Fun times ! Sylvia hébergeait même des écrivains en galère à qui elle ne donnait pas les clefs (pas folle la guêpe).

L’un des points forts de son témoignage est bien sûr tout le récit de l’édition d’Ulysse, le monstre tentaculaire de Joyce, que les Américains, Anglais, Irlandais refusaient d’éditer (ou tentèrent d’éditer au péril de leur commerce) et que Sylvia Beach se proposa de fabriquer. Cette entreprise faillit avoir raison de la librairie, par le temps, l’argent, l’énergie que la librairie dût investir dans la prise en charge du manuscrit colossal et illisible de son auteur quasiment aveugle, dans la dactylographie, dans la fabrication (avec des imprimeurs qui faillirent mettre la clef sous la porte en son nom), puis la vente et la livraison impossible à l’étranger… Tous les maillons de la chaîne de production (hey you, old pal !) risquèrent la prison et y laissèrent des plumes. D’autant que même lorsque cette histoire d’édition fut enfin mise derrière elle, la librairie dût se transformer en bureau de secrétariat de Mr James Joyce lui-même. Elle est franchement bonne patte cette Sylvia.

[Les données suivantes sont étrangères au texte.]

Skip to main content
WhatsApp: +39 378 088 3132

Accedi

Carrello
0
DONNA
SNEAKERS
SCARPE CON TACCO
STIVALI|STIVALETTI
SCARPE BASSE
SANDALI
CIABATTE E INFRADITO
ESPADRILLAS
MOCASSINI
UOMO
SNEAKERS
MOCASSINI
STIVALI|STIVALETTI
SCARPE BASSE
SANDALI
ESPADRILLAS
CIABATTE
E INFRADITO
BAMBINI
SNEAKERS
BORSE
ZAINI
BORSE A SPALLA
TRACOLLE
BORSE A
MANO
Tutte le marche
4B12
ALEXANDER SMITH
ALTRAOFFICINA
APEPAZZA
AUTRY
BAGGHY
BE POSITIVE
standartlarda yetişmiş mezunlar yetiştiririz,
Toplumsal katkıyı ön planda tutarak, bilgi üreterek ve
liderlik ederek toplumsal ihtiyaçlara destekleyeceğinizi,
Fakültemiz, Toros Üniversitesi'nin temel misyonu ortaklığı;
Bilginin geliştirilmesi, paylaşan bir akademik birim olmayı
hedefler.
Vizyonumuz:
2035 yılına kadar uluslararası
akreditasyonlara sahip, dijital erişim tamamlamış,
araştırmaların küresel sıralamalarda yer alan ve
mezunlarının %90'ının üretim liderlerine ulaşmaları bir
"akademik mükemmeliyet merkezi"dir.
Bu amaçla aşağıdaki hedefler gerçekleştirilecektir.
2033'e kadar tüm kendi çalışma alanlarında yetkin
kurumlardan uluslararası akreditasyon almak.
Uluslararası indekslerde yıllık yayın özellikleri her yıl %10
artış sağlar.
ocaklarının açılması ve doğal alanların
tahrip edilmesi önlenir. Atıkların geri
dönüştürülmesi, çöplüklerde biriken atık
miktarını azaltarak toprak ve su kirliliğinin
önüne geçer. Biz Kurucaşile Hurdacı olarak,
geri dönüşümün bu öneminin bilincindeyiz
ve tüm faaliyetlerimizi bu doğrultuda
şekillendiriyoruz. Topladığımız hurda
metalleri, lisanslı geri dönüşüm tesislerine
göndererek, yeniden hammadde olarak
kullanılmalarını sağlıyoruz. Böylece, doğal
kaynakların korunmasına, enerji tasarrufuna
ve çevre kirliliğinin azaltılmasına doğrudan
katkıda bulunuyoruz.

Dans le même genre, mais d’une inventivité plus affirmée, j’avais pu lire il y a quelques années l’Autobiographie d’Alice B. Toklas, qui est un livre formidable dans sa forme pour ce qu’il dit, pour ce qu’il ne dit pas et pour ce qu’il sait pertinemment qu’il révèle malgré lui. Un billet un peu poussiéreux doit être dénichable quelque part dans les bas-fonds ancestraux de ce site.
C’est avec moult éclats de ravissement que j’ai accueilli ce compte-rendu, parallèle à celui du salon tenu par cette forte tête de Stein : l’autre Amérique parisienne, celle plus observatrice et moins jaugeante de Sylvia Beach, avec toutes les récupérations face aux manques de la rue de Fleurus (Joyce et Hemingway, en premières lignes). Une lecture qui peut être poursuivie avec l’avers de la médaille américaine, en lisant le récit qu’Adrienne Monnier fait dans Rue de l’Odéon (une suite d’interventions, compte-rendus et petits articles publiés au cours des années actives de sa librairie), où l’on retrouvera les fidèles Valéry Larbaud, Paul Fargues, André Gide et autres jazzeurs et non-jazzeurs tels Ernest Hemingway.